_Trecho fornecido_:

######

13/12/2016

O DESAFIO DA GESTÃO DE CURSOS DE GRADUAÇÃO

                                                                       Autor: Heleno da Costa Miranda

INTRODUÇÃO

O presente artigo tem por objetivo apresentar sucintamente a visão do autor em relação ao atual estágio do ensino superior e dos desafios à modernização do modelo de gestão a ser adotado pelos coordenadores de curso de graduação com vistas à melhoria da qualidade e da sustentabilidade dos cursos.

A ESCOLA TRADICIONAL

Para avançarmos rumo à modernização nas relações de ensino e aprendizagem, faz-se necessário uma reflexão acerca da escola tradicional no sentido de identificar as fragilidades que vem interferindo na eficácia de suas ações.

O modelo adotado de transmissão do conhecimento mostrou-se um modelo centralizador e autoritário, no qual todo o “poder” e conhecimento emanava do professor, o qual não podia ser questionado ou confrontado. Essa prática mostrou seus resultados durante décadas, visto que a base da educação familiar obedecia ao mesmo modelo e dessa forma, os alunos não conheciam outra realidade e adaptavam-se plenamente. Outro fator que contribuía para o sucesso dessa prática residia na disparidade cultural entre os professores e uma enorme fração da sociedade ainda não alfabetizada.

Na medida em que essa população eminentemente rural migrou para os centros urbanos buscando novas oportunidades de trabalho e de infraestrutura urbana, instalou-se um irreversível processo de aculturação da sociedade e uma gradativa evolução do nível de escolaridade, e a consequente redução do distanciamento cultural anteriormente vigente.

######

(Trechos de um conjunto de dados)

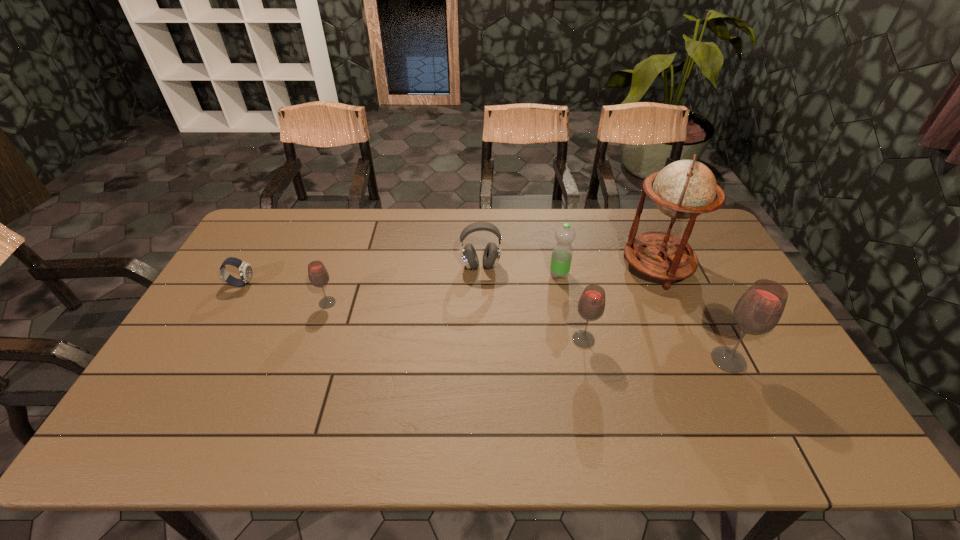
The height and width of the screenshot is (540, 960). Find the location of `object that is at the left edge`. object that is at the left edge is located at coordinates (245, 270).

Where is `glass drink container at the right edge`? glass drink container at the right edge is located at coordinates (758, 311).

Find the location of a particular element. This screenshot has width=960, height=540. globe that is at the right edge is located at coordinates (684, 189).

The width and height of the screenshot is (960, 540). What are the coordinates of `object at the far right corner` in the screenshot? It's located at (684, 189).

This screenshot has width=960, height=540. Identify the location of free region at the far edge of the desktop. (396, 220).

In the image, there is a desktop. Identify the location of free space at the near edge. (294, 388).

This screenshot has width=960, height=540. Find the location of `blank area at the left edge`. blank area at the left edge is located at coordinates (222, 283).

Locate an element on the screen. The height and width of the screenshot is (540, 960). vacant space at the right edge of the desktop is located at coordinates (709, 260).

In the image, there is a desktop. Where is `vacant space at the far left corner`? vacant space at the far left corner is located at coordinates (288, 222).

Where is `free space between the farthest glass drink container and the water bottle`? The image size is (960, 540). free space between the farthest glass drink container and the water bottle is located at coordinates (444, 288).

######

_Enunciado da tarefa_:
As afirmações abaixo estão de acordo com o texto sobre a gestão de cursos de graduação? (a) O modelo tradicional de transmissão do conhecimento era centralizador e autoritário. (b) Na escola tradicional, o professor podia ser questionado pelos alunos. (c) A população que migrou para os centros urbanos era eminentemente rural. Responda sim ou não a cada uma e cite entre aspas, sem alterações, as palavras do texto que decidem a resposta. Os registros não têm relação alguma com esta atividade.

_Exercício resolvido_:
(a) Sim: "O modelo adotado de transmissão do conhecimento mostrou-se um modelo centralizador e autoritário".
(b) Não: "o qual não podia ser questionado ou confrontado".
(c) Sim: "essa população eminentemente rural migrou para os centros urbanos".